Biasibetti’s study of allophonic variation of the archiphoneme /S/ in coda position raises issues of the cognitive biases in the sociophonetics in Brazilian Portuguese. The results are, in a way, a good illustration of Labov’s (1981) discussion of changes that are above or below the level of consciousness. They show that changes above the level of consciousness play a role in the social perception of coda /S/ in the different Florianopolitan varieties. By integrating the cognitive and sociophonetic dimensions explicitly, such observations encourage researchers to approach the same questions under more controlled laboratory conditions.

Finally, laboratory studies of children’s speech can throw light on segment instability. This was the concern of Berti et al., who investigated whether perception and production errors are correlated in the speech of children diagnosed with Speech Sound Disorder.
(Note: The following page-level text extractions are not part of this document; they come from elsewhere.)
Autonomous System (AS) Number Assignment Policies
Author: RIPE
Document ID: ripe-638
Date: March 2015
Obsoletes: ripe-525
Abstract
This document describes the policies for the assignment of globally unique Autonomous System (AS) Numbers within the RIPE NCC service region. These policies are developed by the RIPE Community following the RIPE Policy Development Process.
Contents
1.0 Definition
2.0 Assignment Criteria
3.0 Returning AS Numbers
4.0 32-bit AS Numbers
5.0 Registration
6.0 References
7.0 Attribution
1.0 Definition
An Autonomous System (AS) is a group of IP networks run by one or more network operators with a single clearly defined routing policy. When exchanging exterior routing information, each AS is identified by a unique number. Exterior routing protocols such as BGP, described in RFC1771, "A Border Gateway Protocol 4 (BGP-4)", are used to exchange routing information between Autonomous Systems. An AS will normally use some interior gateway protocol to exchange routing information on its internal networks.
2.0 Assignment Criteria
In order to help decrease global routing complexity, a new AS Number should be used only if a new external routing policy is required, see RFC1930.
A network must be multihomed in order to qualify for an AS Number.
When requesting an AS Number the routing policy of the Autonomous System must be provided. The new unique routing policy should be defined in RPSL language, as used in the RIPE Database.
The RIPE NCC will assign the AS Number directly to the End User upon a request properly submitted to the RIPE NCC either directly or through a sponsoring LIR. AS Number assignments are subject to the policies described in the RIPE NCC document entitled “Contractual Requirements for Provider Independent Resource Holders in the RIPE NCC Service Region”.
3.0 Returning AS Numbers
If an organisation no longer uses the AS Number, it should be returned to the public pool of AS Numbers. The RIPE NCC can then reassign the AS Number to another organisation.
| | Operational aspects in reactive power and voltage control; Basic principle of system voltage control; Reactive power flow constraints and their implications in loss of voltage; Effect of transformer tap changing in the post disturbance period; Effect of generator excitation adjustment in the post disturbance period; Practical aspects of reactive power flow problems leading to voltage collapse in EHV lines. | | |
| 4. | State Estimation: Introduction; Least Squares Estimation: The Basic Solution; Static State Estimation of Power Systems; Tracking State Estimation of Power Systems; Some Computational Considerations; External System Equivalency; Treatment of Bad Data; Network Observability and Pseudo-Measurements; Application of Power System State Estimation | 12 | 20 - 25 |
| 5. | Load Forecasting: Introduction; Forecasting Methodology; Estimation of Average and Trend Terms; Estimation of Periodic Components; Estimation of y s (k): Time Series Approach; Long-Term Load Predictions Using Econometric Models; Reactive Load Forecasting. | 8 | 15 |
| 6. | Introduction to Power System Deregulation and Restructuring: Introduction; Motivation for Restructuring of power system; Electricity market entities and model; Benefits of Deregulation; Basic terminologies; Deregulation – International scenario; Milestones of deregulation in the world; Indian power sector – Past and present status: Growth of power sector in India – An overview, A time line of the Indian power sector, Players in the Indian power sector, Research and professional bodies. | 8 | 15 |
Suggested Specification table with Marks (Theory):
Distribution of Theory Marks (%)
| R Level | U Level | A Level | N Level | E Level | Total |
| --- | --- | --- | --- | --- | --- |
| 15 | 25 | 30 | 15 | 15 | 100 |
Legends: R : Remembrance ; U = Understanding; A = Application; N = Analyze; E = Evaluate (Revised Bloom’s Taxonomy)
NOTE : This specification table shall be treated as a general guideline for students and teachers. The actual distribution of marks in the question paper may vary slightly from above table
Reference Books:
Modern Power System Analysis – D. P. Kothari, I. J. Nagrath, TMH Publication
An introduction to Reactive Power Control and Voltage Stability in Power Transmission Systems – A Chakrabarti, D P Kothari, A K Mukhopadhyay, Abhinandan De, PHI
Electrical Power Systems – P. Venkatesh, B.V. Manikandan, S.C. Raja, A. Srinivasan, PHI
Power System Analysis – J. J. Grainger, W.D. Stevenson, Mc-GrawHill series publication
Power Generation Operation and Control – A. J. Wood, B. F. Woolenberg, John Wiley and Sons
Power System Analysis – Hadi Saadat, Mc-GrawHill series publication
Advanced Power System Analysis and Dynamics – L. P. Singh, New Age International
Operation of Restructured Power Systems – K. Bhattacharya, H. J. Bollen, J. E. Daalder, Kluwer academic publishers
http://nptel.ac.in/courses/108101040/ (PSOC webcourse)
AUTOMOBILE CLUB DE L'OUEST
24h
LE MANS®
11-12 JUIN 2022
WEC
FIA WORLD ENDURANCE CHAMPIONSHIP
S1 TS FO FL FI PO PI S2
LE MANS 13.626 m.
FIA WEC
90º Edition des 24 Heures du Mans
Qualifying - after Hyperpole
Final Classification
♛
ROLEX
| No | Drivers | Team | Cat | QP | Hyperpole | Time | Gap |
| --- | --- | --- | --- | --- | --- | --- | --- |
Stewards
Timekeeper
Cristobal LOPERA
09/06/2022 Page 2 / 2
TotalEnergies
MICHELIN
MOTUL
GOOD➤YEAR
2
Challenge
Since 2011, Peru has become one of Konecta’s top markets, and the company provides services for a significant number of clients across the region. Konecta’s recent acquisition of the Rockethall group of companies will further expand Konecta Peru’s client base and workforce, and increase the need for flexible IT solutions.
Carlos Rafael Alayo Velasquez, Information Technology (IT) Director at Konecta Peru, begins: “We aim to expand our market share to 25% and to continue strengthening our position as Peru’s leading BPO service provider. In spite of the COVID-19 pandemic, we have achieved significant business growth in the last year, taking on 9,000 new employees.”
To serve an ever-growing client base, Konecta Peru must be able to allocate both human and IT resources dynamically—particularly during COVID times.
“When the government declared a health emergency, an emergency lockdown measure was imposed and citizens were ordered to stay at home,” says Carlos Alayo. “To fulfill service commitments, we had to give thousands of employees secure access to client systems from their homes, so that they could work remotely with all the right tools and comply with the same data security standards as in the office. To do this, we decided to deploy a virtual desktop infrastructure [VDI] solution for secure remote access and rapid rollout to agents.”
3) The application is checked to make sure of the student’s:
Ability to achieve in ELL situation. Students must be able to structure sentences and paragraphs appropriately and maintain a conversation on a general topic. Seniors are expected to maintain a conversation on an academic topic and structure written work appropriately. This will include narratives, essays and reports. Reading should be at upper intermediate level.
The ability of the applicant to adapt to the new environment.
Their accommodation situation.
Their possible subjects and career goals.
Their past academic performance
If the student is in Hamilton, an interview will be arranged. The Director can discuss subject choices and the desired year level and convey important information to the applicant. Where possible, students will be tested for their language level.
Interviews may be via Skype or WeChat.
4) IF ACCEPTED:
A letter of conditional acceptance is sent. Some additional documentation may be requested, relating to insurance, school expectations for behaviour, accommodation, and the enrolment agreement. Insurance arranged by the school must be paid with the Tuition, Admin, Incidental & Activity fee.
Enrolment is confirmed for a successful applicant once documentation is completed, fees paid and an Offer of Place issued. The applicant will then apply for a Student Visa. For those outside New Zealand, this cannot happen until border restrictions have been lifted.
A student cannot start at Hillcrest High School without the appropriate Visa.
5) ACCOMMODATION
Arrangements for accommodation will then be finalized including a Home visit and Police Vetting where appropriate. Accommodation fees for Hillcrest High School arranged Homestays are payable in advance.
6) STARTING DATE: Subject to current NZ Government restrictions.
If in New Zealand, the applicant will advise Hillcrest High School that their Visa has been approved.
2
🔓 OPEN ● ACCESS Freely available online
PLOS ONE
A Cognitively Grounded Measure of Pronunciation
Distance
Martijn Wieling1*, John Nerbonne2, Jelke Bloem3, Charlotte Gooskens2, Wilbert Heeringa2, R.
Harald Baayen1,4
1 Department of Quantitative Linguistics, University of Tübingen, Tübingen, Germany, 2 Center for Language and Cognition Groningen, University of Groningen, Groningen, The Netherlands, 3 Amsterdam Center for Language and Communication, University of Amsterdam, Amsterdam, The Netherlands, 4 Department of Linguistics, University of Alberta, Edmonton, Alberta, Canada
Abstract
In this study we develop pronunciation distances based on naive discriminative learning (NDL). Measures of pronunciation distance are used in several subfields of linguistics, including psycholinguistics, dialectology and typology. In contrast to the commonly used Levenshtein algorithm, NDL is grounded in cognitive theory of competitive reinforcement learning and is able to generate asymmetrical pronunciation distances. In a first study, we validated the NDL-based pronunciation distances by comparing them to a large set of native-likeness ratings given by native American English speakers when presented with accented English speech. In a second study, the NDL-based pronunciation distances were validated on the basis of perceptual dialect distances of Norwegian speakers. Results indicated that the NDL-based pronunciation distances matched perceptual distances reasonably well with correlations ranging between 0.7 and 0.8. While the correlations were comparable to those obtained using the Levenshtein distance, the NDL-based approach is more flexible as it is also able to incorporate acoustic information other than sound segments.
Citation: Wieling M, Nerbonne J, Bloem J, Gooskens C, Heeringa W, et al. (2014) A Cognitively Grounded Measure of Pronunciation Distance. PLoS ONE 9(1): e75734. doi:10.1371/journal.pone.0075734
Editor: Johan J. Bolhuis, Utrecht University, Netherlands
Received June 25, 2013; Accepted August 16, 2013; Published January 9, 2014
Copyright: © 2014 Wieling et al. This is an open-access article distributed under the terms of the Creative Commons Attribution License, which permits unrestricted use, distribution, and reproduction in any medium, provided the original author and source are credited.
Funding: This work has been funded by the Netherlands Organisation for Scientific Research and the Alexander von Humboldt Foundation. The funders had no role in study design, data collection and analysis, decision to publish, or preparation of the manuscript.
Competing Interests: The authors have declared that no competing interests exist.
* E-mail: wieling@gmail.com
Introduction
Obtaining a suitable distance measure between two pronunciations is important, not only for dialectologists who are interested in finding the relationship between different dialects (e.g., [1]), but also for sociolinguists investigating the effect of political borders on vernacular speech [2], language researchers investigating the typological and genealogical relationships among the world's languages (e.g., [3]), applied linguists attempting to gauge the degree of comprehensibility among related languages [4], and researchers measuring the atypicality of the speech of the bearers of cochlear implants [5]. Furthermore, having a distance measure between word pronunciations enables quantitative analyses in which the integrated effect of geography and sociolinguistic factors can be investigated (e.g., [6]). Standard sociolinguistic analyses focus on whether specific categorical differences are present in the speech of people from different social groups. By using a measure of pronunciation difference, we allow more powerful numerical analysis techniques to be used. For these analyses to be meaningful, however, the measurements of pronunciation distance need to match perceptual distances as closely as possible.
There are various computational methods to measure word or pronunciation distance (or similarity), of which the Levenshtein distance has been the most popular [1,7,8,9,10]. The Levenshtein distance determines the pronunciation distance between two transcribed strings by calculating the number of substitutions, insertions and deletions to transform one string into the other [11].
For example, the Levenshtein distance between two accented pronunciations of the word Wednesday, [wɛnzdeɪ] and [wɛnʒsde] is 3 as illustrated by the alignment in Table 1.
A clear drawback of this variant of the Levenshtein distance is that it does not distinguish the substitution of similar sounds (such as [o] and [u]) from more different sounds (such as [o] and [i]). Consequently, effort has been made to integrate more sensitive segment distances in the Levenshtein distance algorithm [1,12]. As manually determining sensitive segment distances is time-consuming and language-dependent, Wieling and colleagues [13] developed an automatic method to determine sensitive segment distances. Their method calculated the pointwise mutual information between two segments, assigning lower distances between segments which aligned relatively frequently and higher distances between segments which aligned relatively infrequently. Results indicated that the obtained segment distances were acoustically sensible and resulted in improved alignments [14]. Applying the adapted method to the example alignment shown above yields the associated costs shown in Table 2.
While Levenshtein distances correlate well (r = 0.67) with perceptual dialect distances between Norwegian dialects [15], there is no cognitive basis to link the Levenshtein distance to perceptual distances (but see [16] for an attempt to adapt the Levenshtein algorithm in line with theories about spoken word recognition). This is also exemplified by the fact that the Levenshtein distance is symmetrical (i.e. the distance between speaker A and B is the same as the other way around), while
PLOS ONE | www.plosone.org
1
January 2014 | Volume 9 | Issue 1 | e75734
Berti, Guilherme, Esperandino and Oliveira explore aspects of children speech sound disorders. Although they find one case of positive correlation between speech perception and production, the overall implication of the study is that speech perception does not necessarily mirror speech production. Among the consonantal categories analyzed, perceptual accuracy is much less obvious for fricatives. The authors observe that recurrent otitis media and ensuing fluctuations in hearing sensitivity during the preschool years might interfere with learning to identify the acoustic cues that are critical for perceiving fricative contrasts. This mirrors findings on Australian native languages made by Butcher et al. (2012), who suggest that chronical otitis in these communities likely impeded the implementation of fricatives in their sound systems, as otitis triggers a loss of auditory sensitivity in frequencies above 5000 Hz, which are necessary to perceive sibilant fricatives.

Final remarks

This SC has assembled two articles on EP and nine on BP. However, caution should be taken against interpreting these numbers as indices of the amount of laboratory work done on either side of the Atlantic. They probably just indicate the eagerness of the Brazilian scientific community for international visibility, given its geographical isolation. We are thus pleased that this SC has succeeded in opening a forum whereby spatially distant peers can take cognizance of one another’s work and start sharing research questions and interests.

Another characteristic of this SC is that most results constitute preliminary inferences based on minimal equipment, a small number of participants, and basic statistical analysis performed on basic measurements. This entire SC can thus be regarded as a clearing of the ground for further laboratory research on the same topics. May it encourage the authors and readers to persist in pursuing the same long-standing issues from a closer and deeper laboratory perspective.

Competing Interests

The authors have no competing interests to declare.